Une science citoyenne n’est pas non plus une science timorée, craintive, qui écarterait systématiquement tous les projets porteurs d’enjeux éthiques ou de risques, au nom de la préservation d’un hypothétique bien-être général. Une science citoyenne revendique d’abord la possibilité de débattre publiquement et à partir d’une information juste, rigoureuse et accessible, des risques qu’une collectivité est prête à prendre pour tel ou tel enjeu. Toutefois, même si, comme le montre l’ouvrage Aux sciences, citoyens ! (Pion et Piron, 2009), des activités de discussion et de dialogue entre citoyens-chercheurs/citoyennes-chercheuses et citoyens/citoyennes non chercheurs/chercheuses sont essentielles du point de vue de l’information et de l’éclairage de la décision, elles ne sont aucunement suffisantes pour garantir l’exercice de plein droit de la citoyenneté scientifique dans une collectivité, surtout lorsque les questions qu’elles posent tiennent pour acquis le virage vers l’économie du savoir au lieu de le mettre en question.

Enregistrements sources

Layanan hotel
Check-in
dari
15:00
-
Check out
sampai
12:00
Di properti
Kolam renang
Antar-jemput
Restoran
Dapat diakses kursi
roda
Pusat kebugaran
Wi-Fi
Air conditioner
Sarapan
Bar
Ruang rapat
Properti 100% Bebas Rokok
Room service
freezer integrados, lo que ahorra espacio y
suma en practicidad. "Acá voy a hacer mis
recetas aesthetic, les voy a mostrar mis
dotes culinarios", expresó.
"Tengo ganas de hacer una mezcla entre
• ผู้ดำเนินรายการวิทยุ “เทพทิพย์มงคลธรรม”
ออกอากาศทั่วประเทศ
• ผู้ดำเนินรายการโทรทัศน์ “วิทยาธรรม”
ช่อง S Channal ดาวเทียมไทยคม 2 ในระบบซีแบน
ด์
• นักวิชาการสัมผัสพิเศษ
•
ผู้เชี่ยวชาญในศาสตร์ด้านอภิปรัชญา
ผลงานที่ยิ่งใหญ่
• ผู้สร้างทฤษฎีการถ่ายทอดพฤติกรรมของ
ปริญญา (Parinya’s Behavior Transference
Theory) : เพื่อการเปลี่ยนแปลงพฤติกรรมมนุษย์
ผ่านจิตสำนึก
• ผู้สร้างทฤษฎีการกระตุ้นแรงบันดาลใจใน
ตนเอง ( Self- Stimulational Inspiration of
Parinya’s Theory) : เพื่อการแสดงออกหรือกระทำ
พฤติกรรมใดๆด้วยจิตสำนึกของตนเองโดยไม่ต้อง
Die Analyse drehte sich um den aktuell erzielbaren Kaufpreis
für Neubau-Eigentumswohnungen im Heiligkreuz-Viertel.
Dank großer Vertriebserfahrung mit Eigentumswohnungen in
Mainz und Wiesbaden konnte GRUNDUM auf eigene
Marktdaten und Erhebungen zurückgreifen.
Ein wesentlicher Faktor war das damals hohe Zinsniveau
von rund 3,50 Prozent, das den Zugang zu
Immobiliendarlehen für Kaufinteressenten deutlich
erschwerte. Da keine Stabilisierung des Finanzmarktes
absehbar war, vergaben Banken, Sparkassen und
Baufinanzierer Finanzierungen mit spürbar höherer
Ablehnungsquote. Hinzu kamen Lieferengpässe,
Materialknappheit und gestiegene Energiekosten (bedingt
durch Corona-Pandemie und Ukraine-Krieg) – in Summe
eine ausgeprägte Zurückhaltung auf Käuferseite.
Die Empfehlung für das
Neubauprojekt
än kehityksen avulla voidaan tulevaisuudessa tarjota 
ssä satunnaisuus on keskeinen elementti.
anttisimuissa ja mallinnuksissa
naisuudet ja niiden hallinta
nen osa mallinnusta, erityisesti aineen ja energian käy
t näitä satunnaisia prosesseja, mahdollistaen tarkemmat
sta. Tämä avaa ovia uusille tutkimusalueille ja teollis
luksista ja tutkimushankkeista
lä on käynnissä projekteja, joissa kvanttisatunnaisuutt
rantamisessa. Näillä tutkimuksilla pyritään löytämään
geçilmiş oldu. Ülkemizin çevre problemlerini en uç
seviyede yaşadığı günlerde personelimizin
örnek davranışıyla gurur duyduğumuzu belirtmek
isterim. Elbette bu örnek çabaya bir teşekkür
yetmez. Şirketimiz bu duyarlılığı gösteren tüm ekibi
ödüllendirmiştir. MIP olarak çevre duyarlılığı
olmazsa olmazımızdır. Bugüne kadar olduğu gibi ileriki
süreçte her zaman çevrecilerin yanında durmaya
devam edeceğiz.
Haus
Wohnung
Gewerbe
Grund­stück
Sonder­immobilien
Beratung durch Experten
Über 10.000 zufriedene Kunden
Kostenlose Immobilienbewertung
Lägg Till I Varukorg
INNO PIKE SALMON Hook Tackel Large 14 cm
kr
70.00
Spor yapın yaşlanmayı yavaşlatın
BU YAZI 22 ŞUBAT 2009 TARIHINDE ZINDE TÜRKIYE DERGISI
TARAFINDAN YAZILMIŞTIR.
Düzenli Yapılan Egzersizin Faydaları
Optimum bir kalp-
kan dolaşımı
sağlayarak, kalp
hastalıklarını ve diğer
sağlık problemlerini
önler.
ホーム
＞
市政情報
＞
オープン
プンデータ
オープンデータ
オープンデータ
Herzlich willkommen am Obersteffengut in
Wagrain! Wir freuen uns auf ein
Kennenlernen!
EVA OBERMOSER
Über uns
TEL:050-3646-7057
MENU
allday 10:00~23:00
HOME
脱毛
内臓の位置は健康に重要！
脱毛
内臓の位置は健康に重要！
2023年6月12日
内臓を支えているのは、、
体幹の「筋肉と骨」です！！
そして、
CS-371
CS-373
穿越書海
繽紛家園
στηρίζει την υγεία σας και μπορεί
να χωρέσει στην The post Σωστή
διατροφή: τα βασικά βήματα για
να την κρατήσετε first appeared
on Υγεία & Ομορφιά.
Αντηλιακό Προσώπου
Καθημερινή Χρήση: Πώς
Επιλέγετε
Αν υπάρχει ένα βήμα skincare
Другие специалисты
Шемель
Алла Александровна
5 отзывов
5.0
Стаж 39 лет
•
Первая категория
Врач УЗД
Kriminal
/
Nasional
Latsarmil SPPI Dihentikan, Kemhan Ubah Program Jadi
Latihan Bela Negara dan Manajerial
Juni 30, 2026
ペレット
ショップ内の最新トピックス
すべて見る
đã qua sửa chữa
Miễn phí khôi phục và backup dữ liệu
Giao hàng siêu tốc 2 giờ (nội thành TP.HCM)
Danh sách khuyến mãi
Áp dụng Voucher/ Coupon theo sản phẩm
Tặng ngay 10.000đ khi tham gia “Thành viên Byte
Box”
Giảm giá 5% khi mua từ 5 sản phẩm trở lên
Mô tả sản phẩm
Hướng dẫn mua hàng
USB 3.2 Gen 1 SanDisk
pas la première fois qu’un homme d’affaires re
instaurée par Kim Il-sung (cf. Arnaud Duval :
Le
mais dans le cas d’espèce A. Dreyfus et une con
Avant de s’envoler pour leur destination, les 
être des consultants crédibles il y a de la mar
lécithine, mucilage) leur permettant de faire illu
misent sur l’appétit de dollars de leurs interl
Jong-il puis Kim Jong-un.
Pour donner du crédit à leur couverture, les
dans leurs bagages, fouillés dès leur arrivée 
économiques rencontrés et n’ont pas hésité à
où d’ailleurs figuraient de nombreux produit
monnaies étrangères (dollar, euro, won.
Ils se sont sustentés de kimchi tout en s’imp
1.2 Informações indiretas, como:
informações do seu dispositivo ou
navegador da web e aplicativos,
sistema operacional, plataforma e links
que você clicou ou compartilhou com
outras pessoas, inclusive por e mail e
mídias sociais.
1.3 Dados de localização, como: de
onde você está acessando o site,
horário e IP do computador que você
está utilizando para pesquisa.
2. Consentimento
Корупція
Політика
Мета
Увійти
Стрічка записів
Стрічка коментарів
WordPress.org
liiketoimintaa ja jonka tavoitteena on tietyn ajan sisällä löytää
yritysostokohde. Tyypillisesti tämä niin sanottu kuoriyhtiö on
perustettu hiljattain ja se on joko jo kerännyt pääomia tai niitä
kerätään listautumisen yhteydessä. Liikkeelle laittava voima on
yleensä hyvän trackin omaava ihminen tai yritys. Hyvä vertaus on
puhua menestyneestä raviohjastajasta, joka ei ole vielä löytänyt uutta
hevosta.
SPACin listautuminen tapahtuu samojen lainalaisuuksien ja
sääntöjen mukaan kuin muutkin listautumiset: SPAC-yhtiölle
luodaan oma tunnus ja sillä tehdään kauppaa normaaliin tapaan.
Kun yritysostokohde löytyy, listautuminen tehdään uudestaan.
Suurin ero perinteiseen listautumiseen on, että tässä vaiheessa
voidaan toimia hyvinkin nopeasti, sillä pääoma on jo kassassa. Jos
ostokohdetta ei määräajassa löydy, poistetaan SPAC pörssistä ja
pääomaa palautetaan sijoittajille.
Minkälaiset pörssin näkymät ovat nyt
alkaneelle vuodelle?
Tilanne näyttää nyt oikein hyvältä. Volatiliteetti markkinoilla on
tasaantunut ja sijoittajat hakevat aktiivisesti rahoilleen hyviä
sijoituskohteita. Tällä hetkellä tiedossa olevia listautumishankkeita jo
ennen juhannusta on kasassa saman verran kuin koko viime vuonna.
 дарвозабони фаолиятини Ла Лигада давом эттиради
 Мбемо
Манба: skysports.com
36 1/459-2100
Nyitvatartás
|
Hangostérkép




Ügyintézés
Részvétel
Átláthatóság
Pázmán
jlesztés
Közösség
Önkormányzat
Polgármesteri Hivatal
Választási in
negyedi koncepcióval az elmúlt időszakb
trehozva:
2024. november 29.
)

*Présentation de l'exercice:* Poursuivez l'extrait sur la science citoyenne à partir de sa dernière phrase. Les lignes constituent un matériau à part, indépendant de l'extrait sur la science citoyenne.

*Réponse proposée:*
Une science citoyenne ne donne pas non plus de privilège à la collecte d’opinions spontanées et non réfléchies de non-spécialistes sur n’importe quel sujet. Au contraire, agir en citoyenne ou citoyen, qu’on soit chercheur/chercheuse ou non, c’est commencer par se reconnaître une appartenance à une collectivité et apprendre à parler au « nous » plutôt que seulement au « je »; c’est s’intéresser à l’intérêt général, au bien commun et se soucier de son expression publique, débarrassée de tout à priori dogmatique. Les paroles « citoyennes » doivent passer par le crible de la délibération intérieure (quelle est ma position sur ce sujet en tant que citoyenne?) ou collective (qu’en pensent mes voisins et voisines, en tant que citoyens et citoyennes?). Cette réflexivité est si exigeante que tous et toutes ne choisiront pas de s’y livrer.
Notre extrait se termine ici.